Chapter 1 General Principles
Article 1
To further standardize the decision-making methods and procedures of the Board of Directors of Beijing Weitongli Electric Co., Ltd. (hereinafter referred to as "the Company"), to enable directors and the board to effectively fulfill their responsibilities, and to improve the board's standardized operations and scientific decision-making levels, these rules are formulated in accordance with the Company Law of the People's Republic of China (hereinafter referred to as "the Company Law"), the Securities Law of the People's Republic of China, the Code of Corporate Governance for Listed Companies, the Shenzhen Stock Exchange Listing Rules, the Self-Regulatory Guidelines for Listed Companies No. 1 - Standardized Operations of Main Board Listed Companies, and other relevant laws, administrative regulations, and the Articles of Association of Beijing Weitongli Electric Co., Ltd. (hereinafter referred to as "the Articles of Association") and its rules.
Chapter 2 Composition and Powers of the Board of Directors
Article 2
The Board of Directors consists of 7 directors, including 3 independent directors and 1 employee representative director. The Company has 1 chairman, and all directors are elected by the shareholders' meeting. The chairman is elected by a majority of the entire board.
Article 3
The Company's Securities Department serves as the working body of the Board of Directors, responsible for organizing and coordinating board meetings. Before the meeting, it arranges the agenda, prepares meeting documents, sends meeting materials, organizes the meeting, drafts the meeting resolution, and compiles meeting minutes.

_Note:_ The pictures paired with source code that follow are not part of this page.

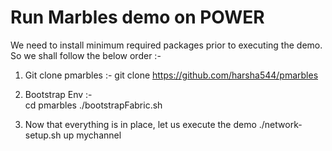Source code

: # Run Marbles demo on POWER

We need to install minimum required packages prior to executing the demo. So we shall follow the below order :-

1) Git clone pmarbles :- 
   git clone https://github.com/harsha544/pmarbles

2) Bootstrap Env :-      
   cd pmarbles
   ./bootstrapFabric.sh

3) Now that everything is in place, let us execute the demo
   ./network-setup.sh up mychannel
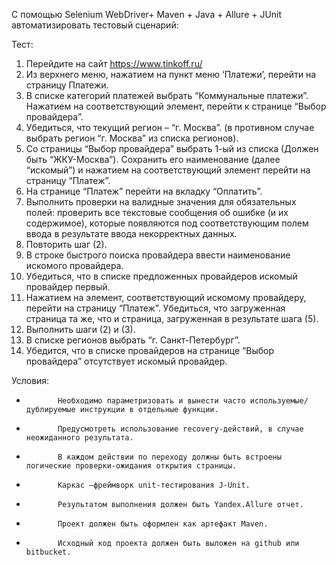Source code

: С помощью Selenium WebDriver+ Maven + Java + Allure + JUnit автоматизировать тестовый сценарий:

Тест:
1.	Перейдите на сайт https://www.tinkoff.ru/
2.	Из верхнего меню, нажатием на пункт меню ‘Платежи’, перейти на страницу Платежи.
3.	В списке категорий платежей выбрать “Коммунальные платежи”. Нажатием на соответствующий элемент, перейти к странице “Выбор провайдера”.
4.	Убедиться, что текущий регион – “г. Москва”. (в противном случае выбрать регион “г. Москва” из списка регионов).
5.	Со страницы “Выбор провайдера” выбрать 1-ый из списка (Должен быть “ЖКУ-Москва”). Сохранить его наименование (далее “искомый”) и нажатием на соответствующий элемент перейти на страницу “Платеж”.
6.	На странице “Платеж” перейти на вкладку “Оплатить”.
7.	Выполнить проверки на валидные значения для обязательных полей: проверить все текстовые сообщения об ошибке (и их содержимое), которые появляются под соответствующим полем ввода в результате ввода некорректных данных.
8.	Повторить шаг (2).
9.	В строке быстрого поиска провайдера ввести наименование искомого провайдера.
10.	Убедиться, что в списке предложенных провайдеров искомый провайдер первый.
11.	Нажатием на элемент, соответствующий искомому провайдеру, перейти на страницу “Платеж”. Убедиться, что загруженная страница та же, что и страница, загруженная в результате шага (5).
12.	Выполнить шаги (2) и (3).
13.	В списке регионов выбрать “г. Санкт-Петербург”.
14.	Убедится, что в списке провайдеров на странице “Выбор провайдера” отсутствует искомый провайдер.

Условия:
  +            Необходимо параметризовать и вынести часто используемые/дублируемые инструкции в отдельные функции.
  +            Предусмотреть использование recovery-действий, в случае неожиданного результата.
  +            В каждом действии по переходу должны быть встроены логические проверки-ожидания открытия страницы.
  +            Каркас –фреймворк unit-тестирования J-Unit.
  +            Результатом выполнения должен быть Yandex.Allure отчет.
  +            Проект должен быть оформлен как артефакт Maven.
  +            Исходный код проекта должен быть выложен на github или bitbucket.
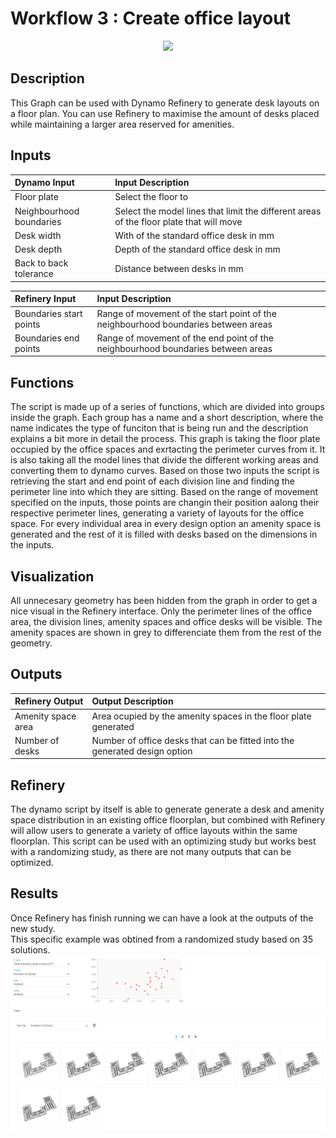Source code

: # Workflow 3 : Create office layout

<p align="center">
  <img src="https://media.giphy.com/media/TKM85J7g6Aewuotwj9/giphy.gif">
</p>

## Description

This Graph can be used with Dynamo Refinery to generate desk layouts on a floor plan. You can use Refinery to maximise the amount of desks placed while maintaining a larger area reserved for amenities.

## Inputs

| Dynamo Input          | Input Description |
| :--- | :--- |
| Floor plate              | Select the floor to  |
| Neighbourhood boundaries | Select the model lines that limit the different areas of the floor plate that will move |
| Desk width               | With of the standard office desk in mm |
| Desk depth               | Depth of the standard office desk in mm |
| Back to back tolerance   | Distance between desks in mm |

| Refinery Input    | Input Description |
| :--- | :--- |
| Boundaries start points | Range of movement of the start point of the neighbourhood boundaries between areas |
| Boundaries end points   | Range of movement of the end point of the neighbourhood boundaries between areas |

## Functions

The script is made up of a series of functions, which are divided into groups inside the graph. Each group has a name and a short description, where the name indicates the type of funciton that is being run and the description explains a bit more in detail the process.
This graph is taking the floor plate occupied by the office spaces and exrtacting the perimeter curves from it. It is also taking all the model lines that divide the different working areas and converting them to dynamo curves. Based on those two inputs the script is retrieving the start and end point of each division line and finding the perimeter line into which they are sitting. Based on the range of movement specified on the inputs, those points are changin their position aalong their respective perimeter lines, generating a variety of layouts for the office space. For every individual area in every design option an amenity space is generated and the rest of it is filled with desks based on the dimensions in the inputs.

## Visualization

All unnecesary geometry has been hidden from the graph in order to get a nice visual in the Refinery interface. Only the perimeter lines of the office area, the division lines, amenity spaces and office desks will be visible. The amenity spaces are shown in grey to differenciate them from the rest of the geometry. 

## Outputs

| Refinery Output   | Output Description |
| :--- | :--- |
| Amenity space area | Area ocupied by the amenity spaces in the floor plate generated |
| Number of desks    | Number of office desks that can be fitted into the generated design option |

## Refinery

The dynamo script by itself is able to generate generate a desk and amenity space distribution in an existing office floorplan, but combined with Refinery will allow users to generate a variety of office layouts within the same floorplan. This script can be used with an optimizing study but works best with a randomizing study, as there are not many outputs that can be optimized.

## Results

Once Refinery has finish running we can have a look at the outputs of the new study. 
<br>
This specific example was obtined from a randomized study based on 35 solutions. 
![Workflow 3](Images/7-03_workflow3_randomisationrun.png)
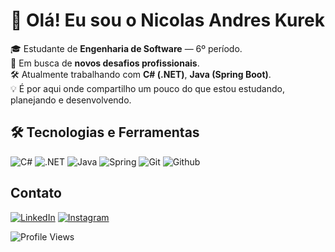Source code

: # 👋 Olá! Eu sou o Nicolas Andres Kurek

🎓 Estudante de **Engenharia de Software** — 6º período.  
🚀 Em busca de **novos desafios profissionais**.  
🛠️ Atualmente trabalhando com **C# (.NET)**, **Java (Spring Boot)**.  
💡 É por aqui onde compartilho um pouco do que estou estudando, planejando e desenvolvendo.

## 🛠️ Tecnologias e Ferramentas

![C#](https://skillicons.dev/icons?i=cs)
![.NET](https://skillicons.dev/icons?i=dotnet)
![Java](https://skillicons.dev/icons?i=java)
![Spring](https://skillicons.dev/icons?i=spring)
![Git](https://skillicons.dev/icons?i=git)
![Github](https://skillicons.dev/icons?i=github)

## Contato

[![LinkedIn](https://img.shields.io/badge/-LinkedIn-%230077B5?style=for-the-badge&logo=linkedin&logoColor=white)](https://www.linkedin.com/in/nicolas-andres-a3b885267/)
[![Instagram](https://img.shields.io/badge/-Instagram-%23E4405F?style=for-the-badge&logo=instagram&logoColor=white)](https://instagram.com/nicolas_andresz)

<img src="https://komarev.com/ghpvc/?username=NinAndres&style=flat-square&color=blue" alt="Profile Views" />
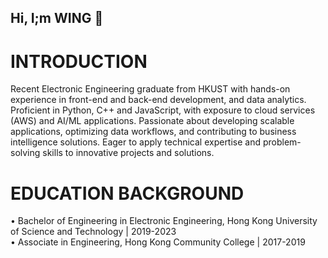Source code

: ## Hi, I;m WING 👋

# INTRODUCTION
Recent Electronic Engineering graduate from HKUST with hands-on experience in front-end and back-end development, and data analytics. Proficient in Python, C++ and JavaScript, with exposure to cloud services (AWS) and AI/ML applications. Passionate about developing scalable applications, optimizing data workflows, and contributing to business intelligence solutions. Eager to apply technical expertise and problem-solving skills to innovative projects and solutions.

# EDUCATION BACKGROUND
•	Bachelor of Engineering in Electronic Engineering, Hong Kong University of Science and Technology | 2019-2023<br/>
•	Associate in Engineering, Hong Kong Community College | 2017-2019


<!--
**WingTSUI97/WingTSUI97** is a ✨ _special_ ✨ repository because its `README.md` (this file) appears on your GitHub profile.

Here are some ideas to get you started:

- 🔭 I’m currently working on ...
- 🌱 I’m currently learning ...
- 👯 I’m looking to collaborate on ...
- 🤔 I’m looking for help with ...
- 💬 Ask me about ...
- 📫 How to reach me: ...
- 😄 Pronouns: ...
- ⚡ Fun fact: ...
-->

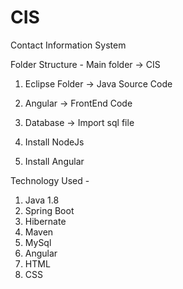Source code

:# CIS
Contact Information System

Folder Structure -
Main folder -> CIS
  1) Eclipse Folder -> Java Source Code
  2) Angular -> FrontEnd Code 
  3) Database -> Import sql file

  1) Install NodeJs
  2) Install Angular

Technology Used -
  1) Java 1.8
  2) Spring Boot
  3) Hibernate
  4) Maven 
  5) MySql
  6) Angular
  7) HTML
  8) CSS
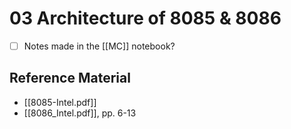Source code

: # 03 Architecture of 8085 & 8086
* [ ] Notes made in the [[MC]] notebook?
 
 ## Reference Material
- [[8085-Intel.pdf]]
- [[8086_Intel.pdf]], pp. 6-13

During the meeting, it is responsible for recording the minutes and assisting the chair in counting votes.
Article 4
The secretary of the board manages the Securities Department and keeps the board and related seals. The board secretary may designate securities representatives and other relevant personnel to assist in handling daily affairs.
Article 5
The Board of Directors shall exercise its powers within the scope stipulated by the Company Law and the Articles of Association.
Chapter 3 Convening of the Board of Directors
Article 6
Board meetings are divided into regular meetings and temporary meetings.
Article 7
The Board of Directors shall hold at least two regular meetings each year, convened by the chairman, with notice given at least 10 days prior to the meeting. The chairman shall convene a temporary board meeting within 10 days upon receiving a proposal under any of the following circumstances:
- When more than one-third of the directors jointly propose it;
- When proposed by the audit committee;
- When proposed by shareholders holding more than one-tenth of the voting shares;
- When proposed by more than half of the independent directors;
- When deemed necessary by the chairman;
- Other circumstances as stipulated by laws and regulations.
Article 8
To propose a temporary board meeting according to these rules, the proposer shall submit a written proposal signed (sealed) through the board secretary (Securities Department) or directly to the chairman. The written proposal must include the following:
- The name or title of the proposer;
- The reason for the proposal or the objective basis for the proposal;
- The time or deadline, location, and method for convening the meeting;
- Clear and specific proposals;
- Contact information of the proposer and the date of the proposal. The proposal content must fall within the powers of the board as stipulated in the Articles of Association, and relevant materials must be submitted together. Upon receiving the above written proposal and relevant materials, the board secretary (Securities Department) shall promptly forward them to the chairman. If the chairman finds the proposal unclear, non-specific, or the relevant materials insufficient, he may request the proposer to amend or supplement it. The chairman shall convene and preside over the board meeting within 10 days of receiving the proposal. If the proposer is the chairman, he shall issue a written proposal and submit it to the board secretary (Securities Department).